> **Supplied records**
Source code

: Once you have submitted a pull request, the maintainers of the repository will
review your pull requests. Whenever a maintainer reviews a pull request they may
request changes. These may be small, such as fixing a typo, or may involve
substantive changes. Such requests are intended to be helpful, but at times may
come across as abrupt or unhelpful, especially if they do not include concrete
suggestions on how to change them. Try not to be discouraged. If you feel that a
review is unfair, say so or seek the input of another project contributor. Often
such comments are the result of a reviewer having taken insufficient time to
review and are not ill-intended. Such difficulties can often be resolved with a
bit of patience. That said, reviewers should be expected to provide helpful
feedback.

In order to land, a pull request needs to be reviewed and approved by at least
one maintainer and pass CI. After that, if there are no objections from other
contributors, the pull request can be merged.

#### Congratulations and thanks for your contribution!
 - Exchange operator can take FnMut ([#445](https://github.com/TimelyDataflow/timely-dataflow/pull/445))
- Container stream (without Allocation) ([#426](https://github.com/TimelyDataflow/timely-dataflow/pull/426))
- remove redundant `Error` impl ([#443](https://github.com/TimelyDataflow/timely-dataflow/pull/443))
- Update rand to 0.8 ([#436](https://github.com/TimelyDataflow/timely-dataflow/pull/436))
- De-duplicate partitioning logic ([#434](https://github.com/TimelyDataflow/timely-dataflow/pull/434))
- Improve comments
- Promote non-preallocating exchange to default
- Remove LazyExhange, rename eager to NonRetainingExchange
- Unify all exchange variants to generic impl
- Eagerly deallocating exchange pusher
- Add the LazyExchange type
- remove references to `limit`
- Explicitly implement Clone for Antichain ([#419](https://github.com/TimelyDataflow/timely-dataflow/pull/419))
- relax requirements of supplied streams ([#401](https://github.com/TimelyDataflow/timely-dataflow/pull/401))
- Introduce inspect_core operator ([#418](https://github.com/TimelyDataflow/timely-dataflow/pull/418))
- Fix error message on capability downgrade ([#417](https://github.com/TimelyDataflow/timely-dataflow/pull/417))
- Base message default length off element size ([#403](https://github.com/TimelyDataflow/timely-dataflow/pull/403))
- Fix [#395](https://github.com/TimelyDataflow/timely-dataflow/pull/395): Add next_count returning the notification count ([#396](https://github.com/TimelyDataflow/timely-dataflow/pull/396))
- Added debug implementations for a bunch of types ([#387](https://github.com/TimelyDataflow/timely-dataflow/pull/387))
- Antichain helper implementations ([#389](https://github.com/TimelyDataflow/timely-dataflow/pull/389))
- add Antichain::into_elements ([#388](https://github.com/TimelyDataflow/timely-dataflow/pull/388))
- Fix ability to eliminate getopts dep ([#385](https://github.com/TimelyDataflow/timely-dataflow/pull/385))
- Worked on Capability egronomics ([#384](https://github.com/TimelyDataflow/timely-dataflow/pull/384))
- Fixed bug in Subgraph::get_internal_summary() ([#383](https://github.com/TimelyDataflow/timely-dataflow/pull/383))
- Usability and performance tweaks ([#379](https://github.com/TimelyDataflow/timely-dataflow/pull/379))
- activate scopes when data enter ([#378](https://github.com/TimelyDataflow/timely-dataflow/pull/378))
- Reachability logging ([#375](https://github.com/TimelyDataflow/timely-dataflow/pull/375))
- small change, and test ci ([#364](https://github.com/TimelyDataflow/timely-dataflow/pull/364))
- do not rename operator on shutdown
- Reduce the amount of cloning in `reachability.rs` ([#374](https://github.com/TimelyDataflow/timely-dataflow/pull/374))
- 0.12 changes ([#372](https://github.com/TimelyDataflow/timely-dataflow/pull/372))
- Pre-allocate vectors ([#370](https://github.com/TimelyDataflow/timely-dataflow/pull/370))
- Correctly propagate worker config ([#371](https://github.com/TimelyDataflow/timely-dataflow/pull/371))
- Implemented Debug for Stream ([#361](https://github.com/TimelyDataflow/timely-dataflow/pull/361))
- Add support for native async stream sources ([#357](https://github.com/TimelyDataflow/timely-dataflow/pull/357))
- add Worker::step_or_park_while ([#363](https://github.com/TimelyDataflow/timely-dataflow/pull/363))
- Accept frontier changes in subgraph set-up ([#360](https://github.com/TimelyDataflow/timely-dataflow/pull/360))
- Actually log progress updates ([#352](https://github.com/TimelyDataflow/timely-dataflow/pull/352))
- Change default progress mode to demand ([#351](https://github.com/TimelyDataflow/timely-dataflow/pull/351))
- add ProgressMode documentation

> **What to produce**
Pull out each line above that contains the string "implementations", matching case exactly.

> **Exercise answer**
- Added debug implementations for a bunch of types ([#387](https://github.com/TimelyDataflow/timely-dataflow/pull/387))
- Antichain helper implementations ([#389](https://github.com/TimelyDataflow/timely-dataflow/pull/389))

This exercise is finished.